### [読解文]
意味のよく判らないリボンだの、コンスイートだの。
いちばん見習って欲しいのは、参加者に対するホスピタリティだったんですけどね。
投稿: 安達裕章 | 2005/07/19 21:13
警備員が威圧的な上に言葉遣いがなってないとか、タイムテーブルがないとか、ちゃんと手間ひま掛けたホスピタリティーという面での努力は、薄かった気がします。
リボンなんか、別に今年はワールドコンではないのだから、日本語で表記すればまだ良いように思いますがねぇ。区別しろったって出来る物じゃネェよ。
投稿: 神北恵太 | 2005/07/19 21:41
警備員が威圧的で言葉遣いがナニなのは今に始まったことじゃないしなあ。
毎年警備員には(--メ)凸な感じだが、私だけなのだろーか。
怒られるような事ばかりしたがる私がいけないのかっ。
投稿: 森野人 | 2005/07/19 22:20
今年のゲスト交渉は、本当に大変でした…。
もっとも、私の初動が遅かった、と言うことはあると思います。
投稿: ていとく | 2005/07/19 23:57
SF大会、本当にお疲れ様でした。
と、言う当の私は参加をしておりませんが……(^^;A
運営は色々大変なのだろうとはお察ししますし、特にコレと言ってお役に立つでもない者にコメント出来る権利があるとも思いませんので、どうぞ、今後ともご発展をと……
ただ、ひとつだけ、欲を言わせていただければ、過日、当方に、当日に配られる?パンフレットかなにかに掲載するコメントのご要望を頂きました。
私のような者にも、と光栄に存じましたので、快くお送りし、勿論担当の方からは即座に「受け取りました」とのご丁寧なご返信も頂きました。

### [元資料]
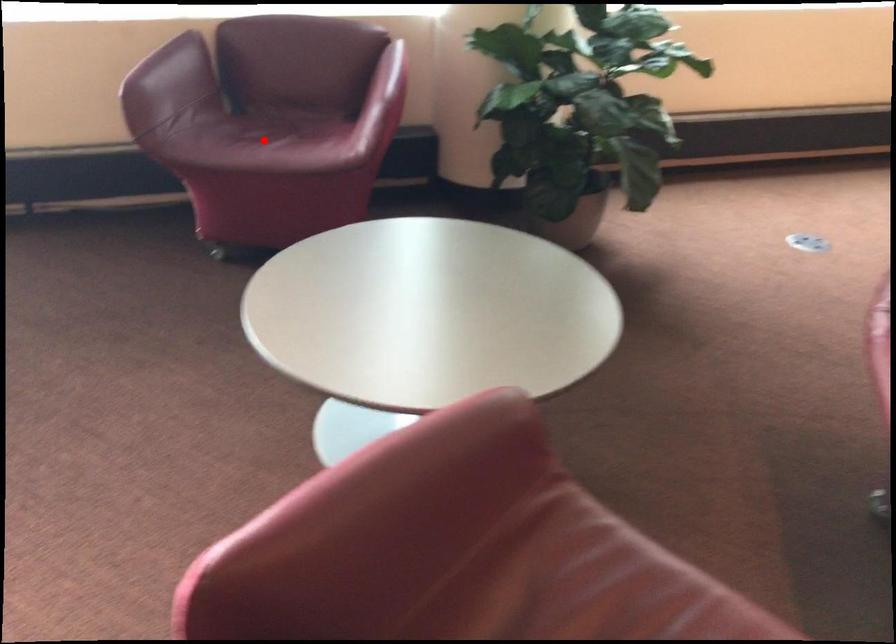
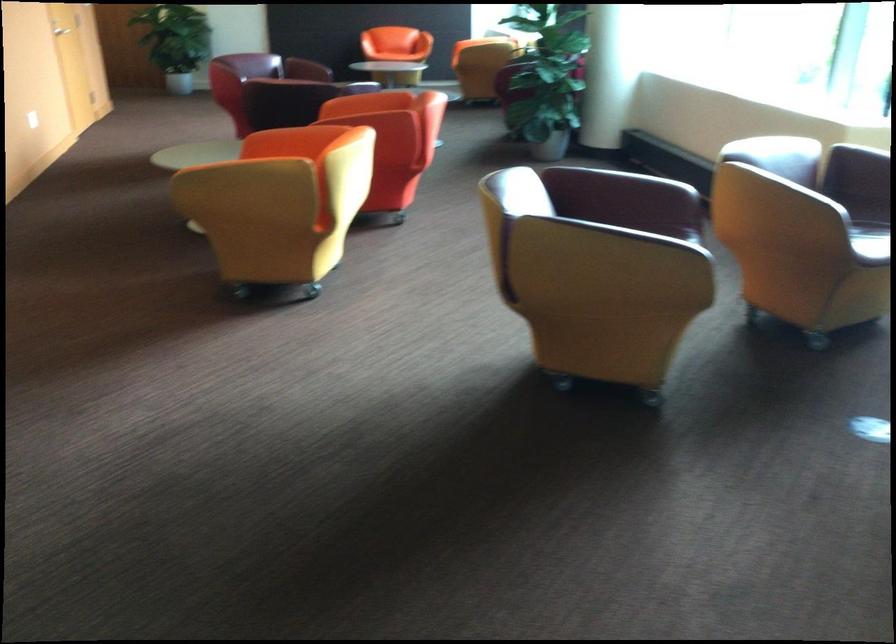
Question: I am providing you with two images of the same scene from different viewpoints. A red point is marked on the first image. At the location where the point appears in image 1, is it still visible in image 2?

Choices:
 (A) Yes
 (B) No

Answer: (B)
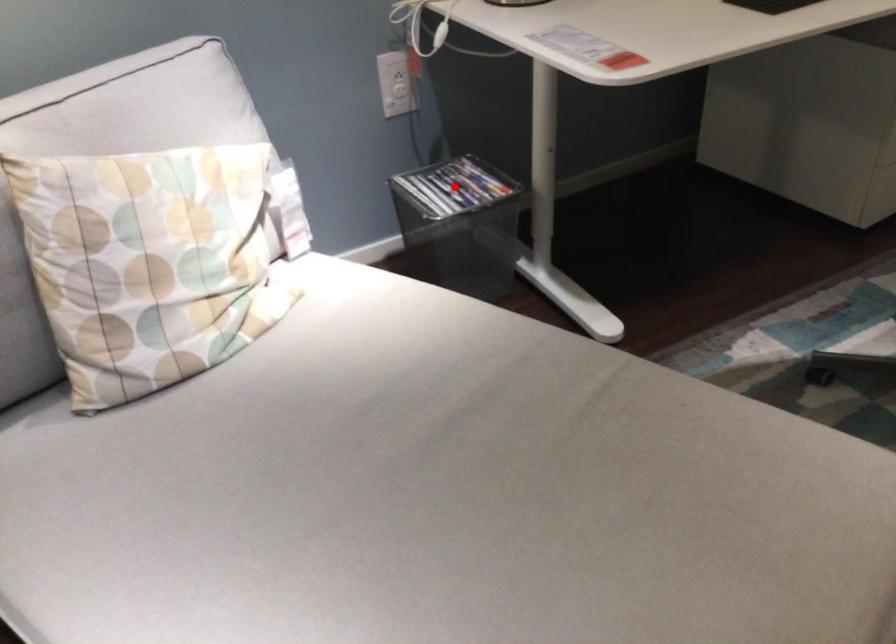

### [課題一覧]
• a. 読解文で「投稿:」の後に書かれた投稿者名を、出てくる順にすべて挙げよ。
• b. 元資料の行をすべて、画像は除いてそのまま書き写せ。

### [解答一覧]
• a. 安達裕章、神北恵太、森野人、ていとく

• b.
Question: I am providing you with two images of the same scene from different viewpoints. A red point is marked on the first image. At the location where the point appears in image 1, is it still visible in image 2?

Choices:
 (A) Yes
 (B) No

Answer: (B)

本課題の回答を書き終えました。